When you are taking care of yourself, you create room for being a healthy manager and inspiring leader. You have healthier boundaries and the energy to deal with the drama and chaos that will always creep up. You will have the energy to learn new things and more patience to apply what you learned.
Hire Slow, Fire Fast
Full circle, managing and engaging your staff starts with the interview process. Interviewing is an art I am still learning about. We hire as a team. All new recruits meet everyone. Even if you only have one other employee, make sure they spend time getting to know the candidate. Later we talk about the prospective new hire. This way we all learn how to recognize desirable skills and character that will strengthen our culture. Other strategies and rules for interviewing we abide by are. Never hire the same day as an interview. Always set up tests to see if they can do the job, invite them to spend the day with us. Do not hire in desperation. Make sure the candidate talks more than the interviewer, take our time until we find the right candidate.
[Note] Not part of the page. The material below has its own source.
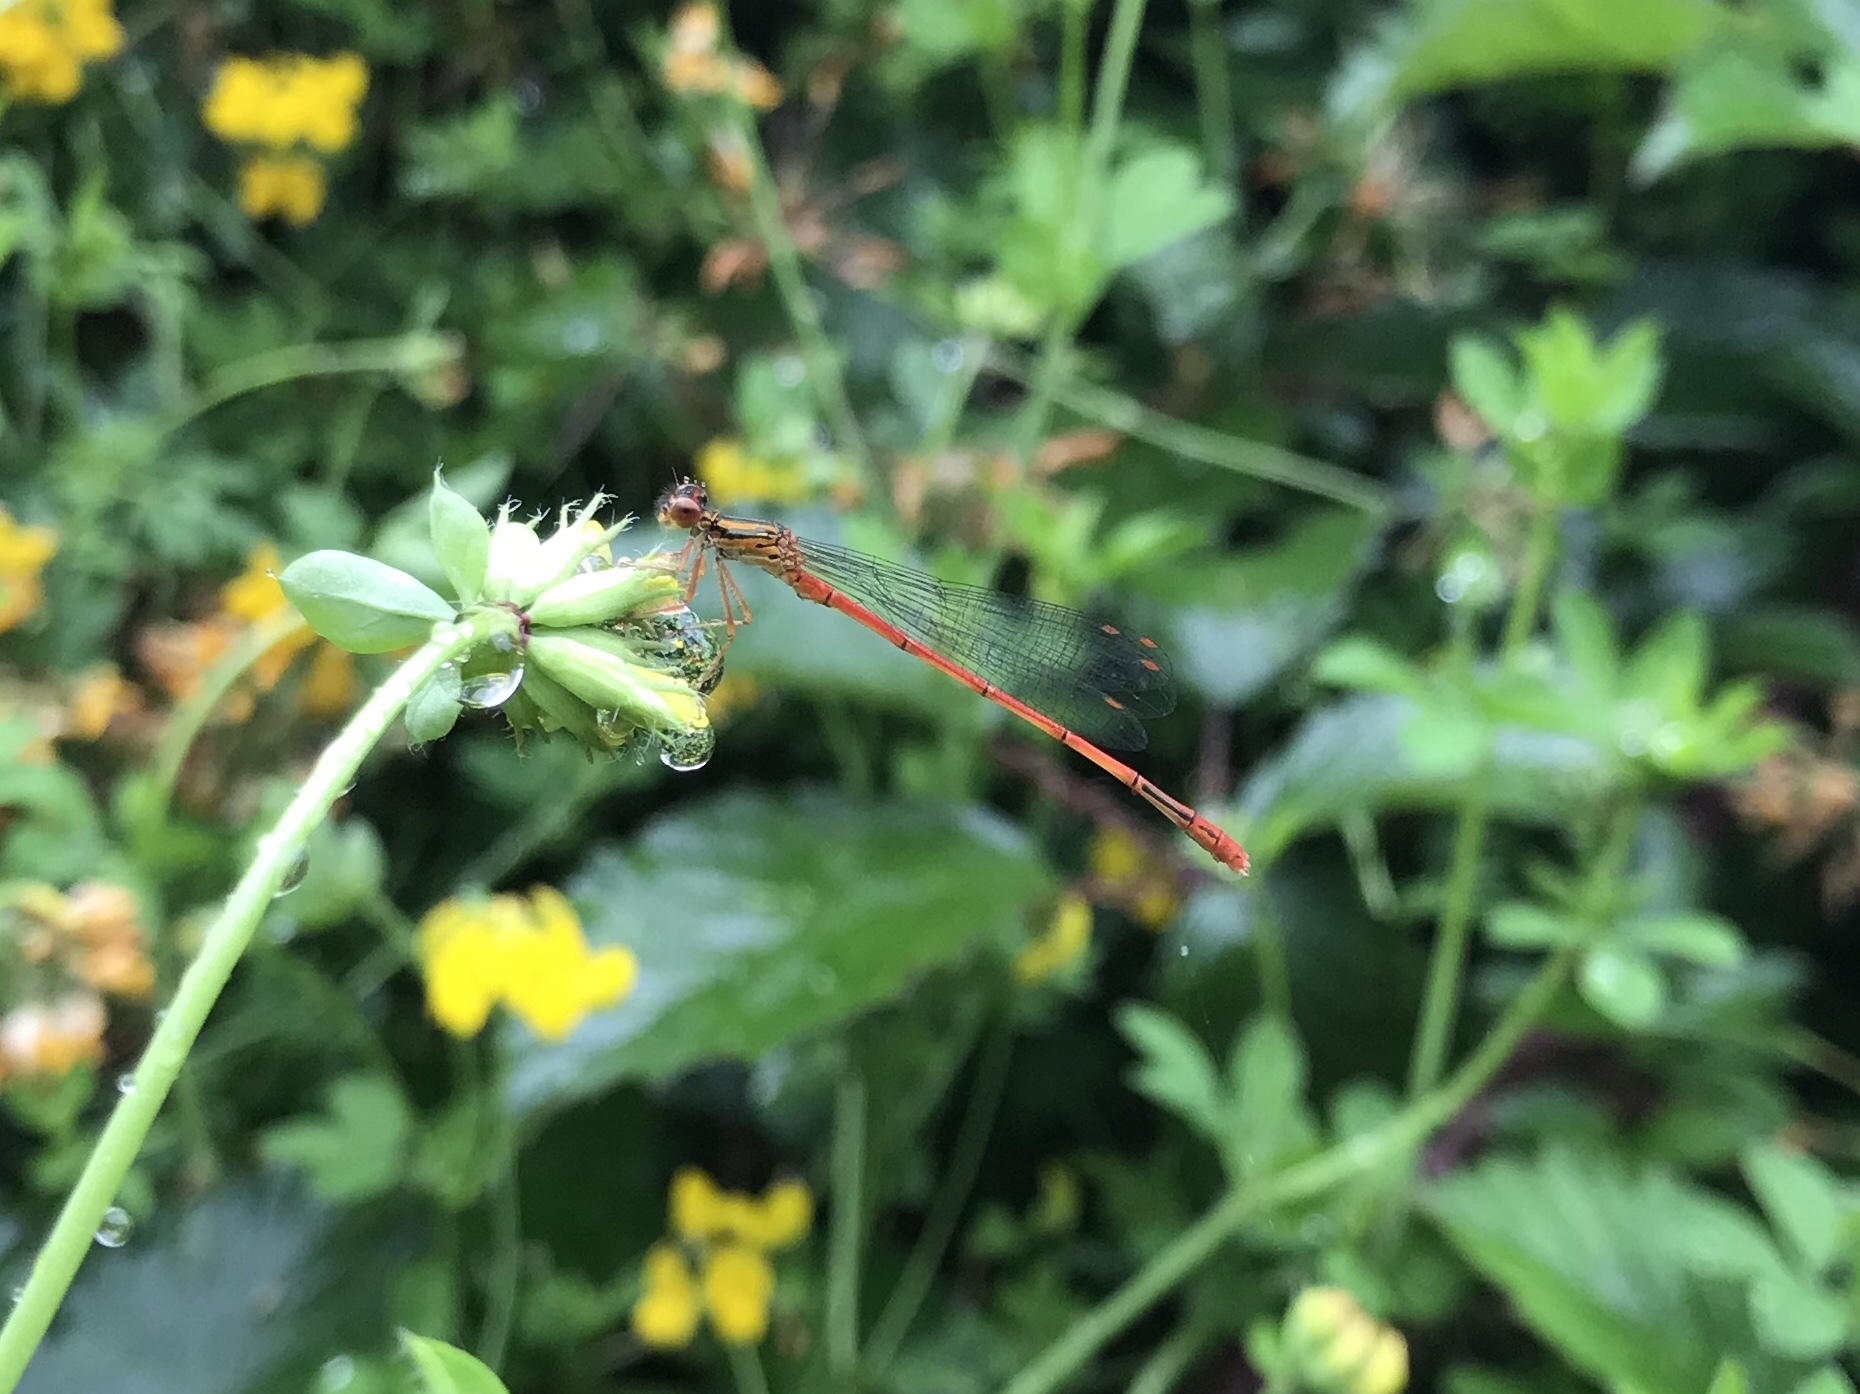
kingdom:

That last one is the most important. Hire slow.
A bad hire costs you more than the cost of their training. It involves the cost of your time, your energy, your staff’s energy and can even destroy the culture you worked so hard to build. According to the U.S. Department of Labor, the average cost for each bad hire can equal 30 percent of that individual’s annual earnings. A bad hire who makes $13.00 an hour and puts in 35 hours a week can cost you $7000! YIKES!! Once they are in your employee and you know they are a bad fit, fire fast. Keeping a bad fit on staff keeps you from actively finding another staff member. Make room for the right hire to be found. Good fits that suddenly become bad fits are even more dangerous. They can cause a lot of chaos that you really can’t afford. One disgruntled employee can destroy teams, reputation, good will, property and steal from you. Fire fast! It is tempting to micromanage.
Business owners often fear the shortcomings of their own staff, not trusting that they will do the job. This will cause you to believe you need to control everything and in turn exhaust and potentially turn you against your staff. When you put a system in place that is measurable, the amount of energy you spend on constant supervision decreases. Effective systems have measurables so when you check the numbers, they tell you a story about the key areas in your business. When you have a formal system with training checklists, schedules, regular check-ins, it creates a culture of accountability, trust, and professionalism. When the rules are known by all, the game is much more fun to play.